It was close quarters on Sparky, where 10 of us now shared space that had previously been packed with half that number. Sparky’s crew welcomed us with a biblical generosity, if not killing the fatted calf, then giving us the first and largest servings of Trader Joe’s steaming Asian chicken stew. They, too, had had an eventful trip. Their toilet broke during the race, and on the return, the radar antenna had pulled free from the mast, forcing Rob, an ardent rock climber, to shinny up the mast and reattach it in the same high winds we had recently come through.
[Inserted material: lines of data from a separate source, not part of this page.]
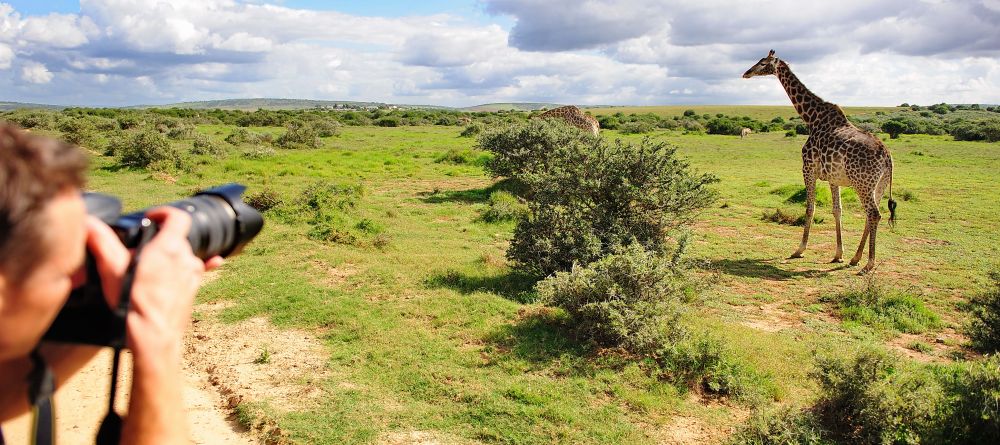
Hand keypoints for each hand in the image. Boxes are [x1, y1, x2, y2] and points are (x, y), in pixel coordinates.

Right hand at [85, 208, 222, 359]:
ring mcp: (193, 275)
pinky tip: (216, 260)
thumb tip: (88, 222)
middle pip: (177, 238)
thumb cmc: (133, 304)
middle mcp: (186, 258)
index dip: (163, 212)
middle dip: (158, 239)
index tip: (151, 217)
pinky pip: (199, 271)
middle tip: (139, 250)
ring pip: (183, 256)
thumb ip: (101, 242)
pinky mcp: (193, 290)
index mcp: (169, 248)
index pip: (177, 217)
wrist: (152, 337)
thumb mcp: (111, 269)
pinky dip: (202, 263)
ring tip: (150, 267)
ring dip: (170, 256)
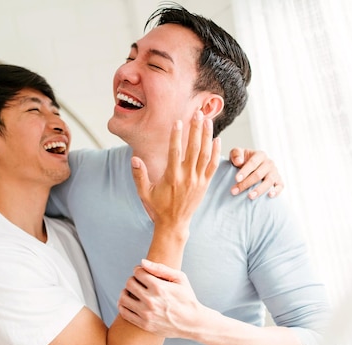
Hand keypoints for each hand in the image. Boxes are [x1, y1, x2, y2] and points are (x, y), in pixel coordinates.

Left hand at [118, 259, 202, 338]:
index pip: (138, 273)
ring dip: (125, 292)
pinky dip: (123, 305)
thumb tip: (142, 262)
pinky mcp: (144, 324)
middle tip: (138, 282)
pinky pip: (124, 313)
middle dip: (132, 280)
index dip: (139, 270)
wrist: (192, 323)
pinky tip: (129, 302)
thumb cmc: (187, 297)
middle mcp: (151, 300)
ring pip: (123, 298)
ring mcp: (147, 314)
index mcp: (159, 287)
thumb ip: (161, 268)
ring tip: (132, 292)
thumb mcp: (180, 279)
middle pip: (129, 284)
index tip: (142, 273)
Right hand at [131, 110, 220, 229]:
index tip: (178, 121)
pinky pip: (212, 166)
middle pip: (194, 149)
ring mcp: (198, 180)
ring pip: (205, 154)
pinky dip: (216, 152)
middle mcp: (187, 177)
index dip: (177, 136)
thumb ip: (139, 175)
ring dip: (208, 136)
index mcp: (171, 177)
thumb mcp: (144, 192)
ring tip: (209, 121)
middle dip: (196, 129)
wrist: (174, 224)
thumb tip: (134, 158)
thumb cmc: (158, 207)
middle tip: (198, 114)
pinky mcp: (205, 184)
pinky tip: (217, 139)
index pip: (175, 152)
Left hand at [229, 148, 283, 198]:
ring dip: (259, 190)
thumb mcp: (237, 153)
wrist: (251, 167)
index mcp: (260, 155)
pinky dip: (276, 191)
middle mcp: (269, 163)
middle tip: (235, 191)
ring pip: (269, 181)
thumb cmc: (243, 160)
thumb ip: (236, 154)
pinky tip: (270, 196)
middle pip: (258, 174)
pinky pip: (280, 186)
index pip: (253, 163)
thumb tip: (239, 161)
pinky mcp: (278, 181)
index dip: (244, 171)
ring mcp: (275, 172)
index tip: (236, 179)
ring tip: (250, 196)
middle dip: (246, 183)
It’s a motley crew. Rob, the captain, left his Cranston, Rhode Island, birthplace in his late teens, heading for the oil fields of the Southwest and eventually building a successful oil-and-gas company in Midland, Texas. (“We’ve been fracking safely for 60 years.”). Jack, Rob’s childhood friend who never left Cranston, a housepainter whose left foot is curled from years of stretching out from a ladder, who told funny yet heartfelt stories in an incomprehensible New England-Irish accent – to wit: “How many potatoes does it take to kill an Irishman?” The answer, of course, is “none.”
Eric, a quiet physician and solitary sailor who has spent his career studying the human brain at the National Institutes of Health. And Bob and Nancy, relative newlyweds – Bob, the brilliant helmsman who doubled as short-order chef; Nancy, who nursed both our wounds and our psyches.
We headed toward Marion, an allegory of generosity.